The huge display of popular anger raised the pressure on the Kremlin, which has so far dismissed the postelection discontent as instigated by the U.S. to undermine the Kremlin.?? But there was no sign that the authorities were willing to even consider opponents’ demands for new elections or a full recount of the disputed Dec. 4 parliamentary vote.
Opposition leaders vowed to keep up the pressure with more demonstrations in a bid to disrupt Mr. Putin’s chances in March presidential elections, when he was planning to secure a six-year term in office.

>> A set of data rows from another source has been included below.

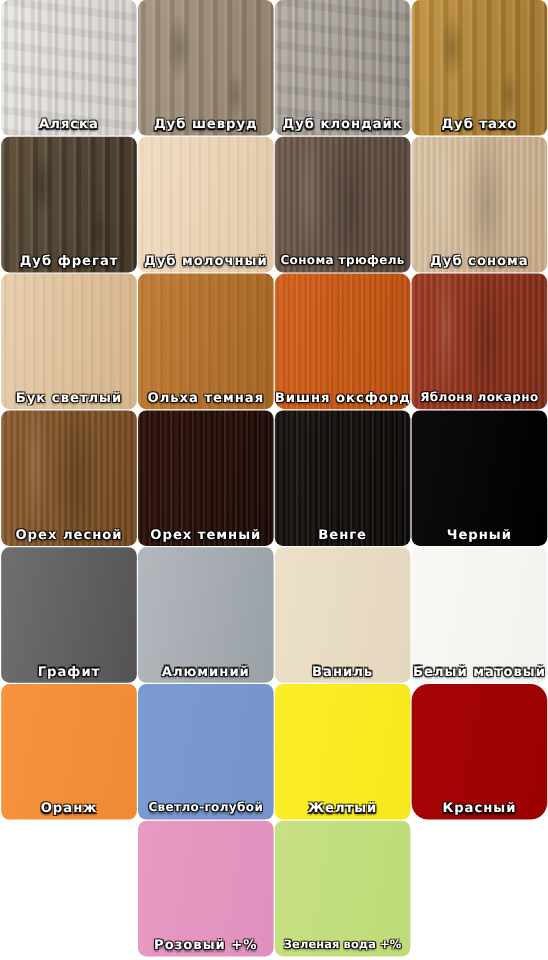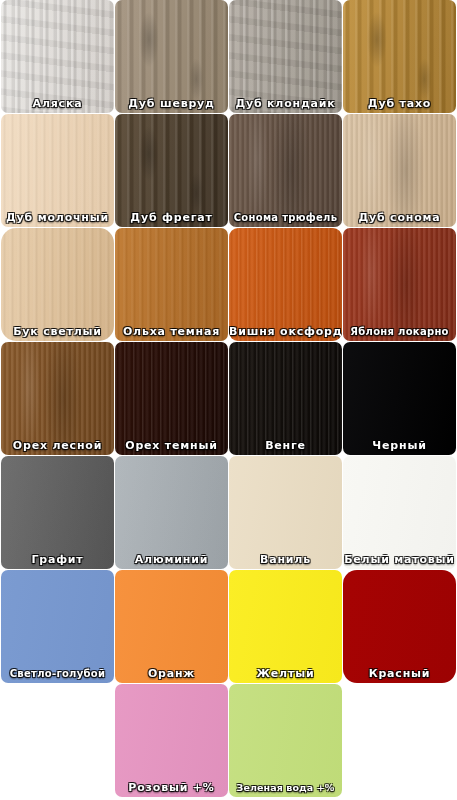"Дуб молочный" div.swatch { order: before "Дуб фрегат" -> after "Дуб фрегат" }
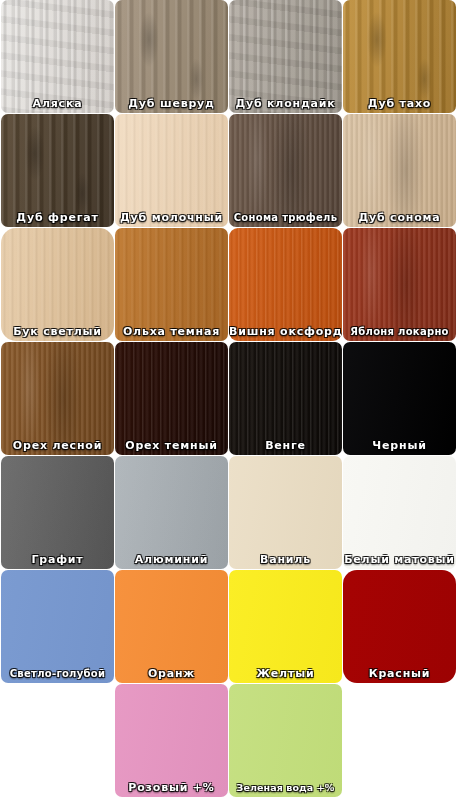"Бук светлый" div.swatch { border-radius: 15px -> none }
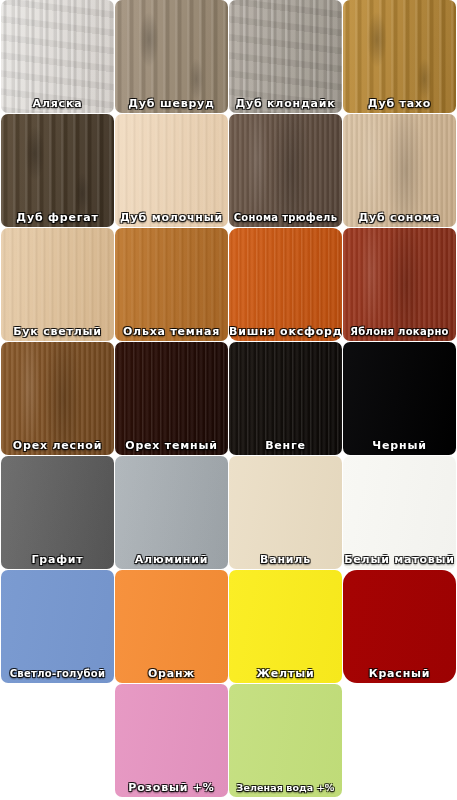"Светло-голубой" div.swatch { order: before "Оранж" -> after "Оранж" }
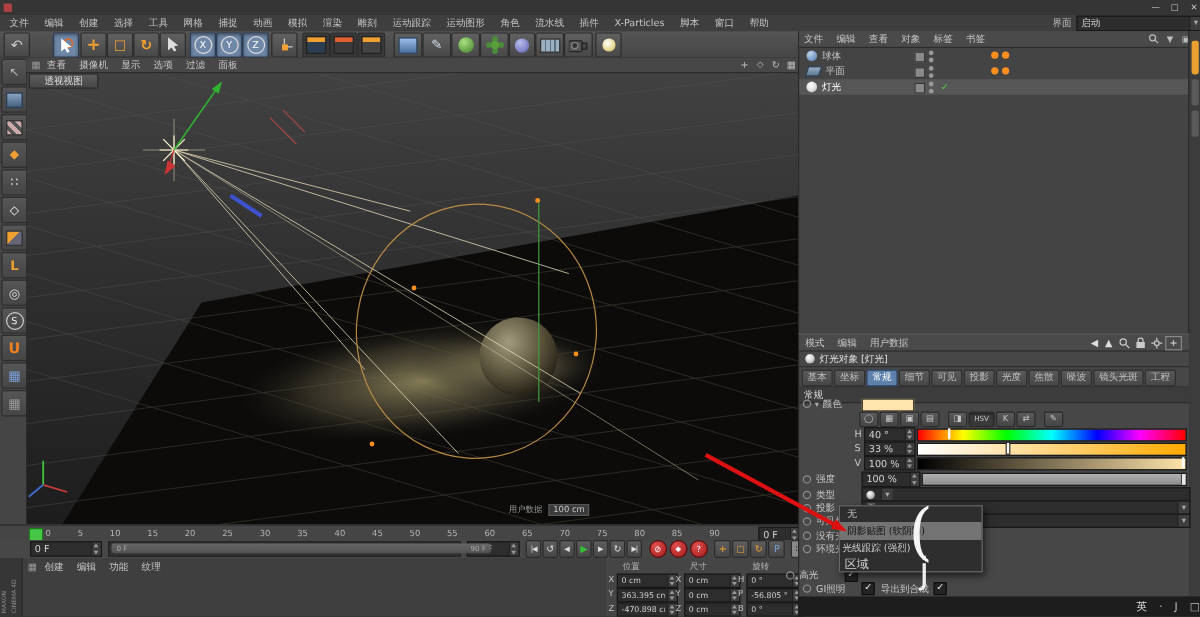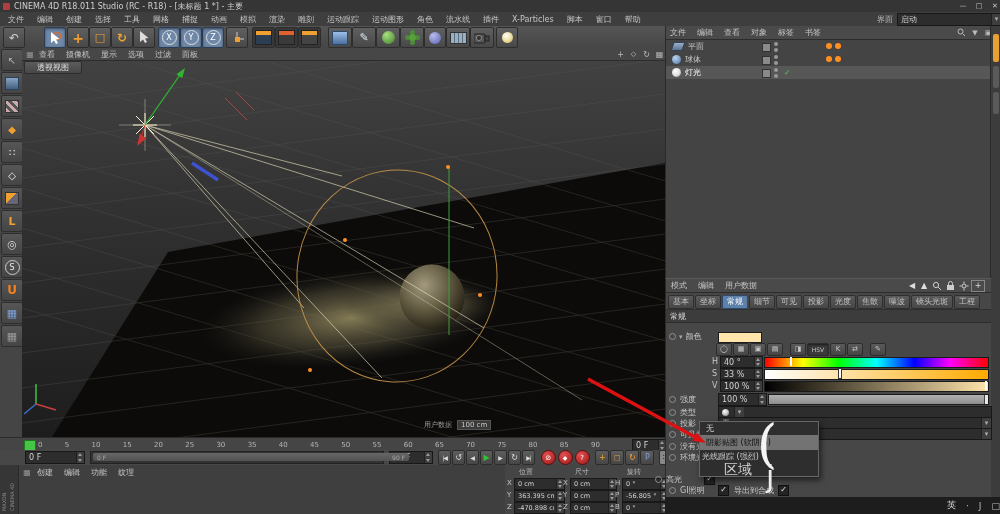"CINEMA 4D R18.011 Studio (RC" span { html: <span>CINEMA 4D R18.011 Studio (RC - R18) - [未标题 1 *] - 主要</span> -> none }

One opposition leader, Boris Nemtsov wrote in Twitter late Saturday that “We will gather millions” at demonstrations planned for Dec. 17, 18 and 24. “Putin has no choice—in March everyone will see that the king has no clothes.”
The authorities did soften their approach to the protesters somewhat Saturday by giving permits for many of the demonstrations. In Moscow, tens of thousands gathered on Bolotnaya Square across the river from the Kremlin. With 17,000 police standing guard, the three-hour event went off peacefully, in contrast to protests earlier in the week that had ended in hundreds of detentions by police.
“We are here today because we are sick of lies,” said Konstantin Pekhotin, a 20-year-old student. “Yes, consider us gathering here a signal to the authorities,” his friend Andrei Ryabtsev, studying to be a customs officer, chimed in.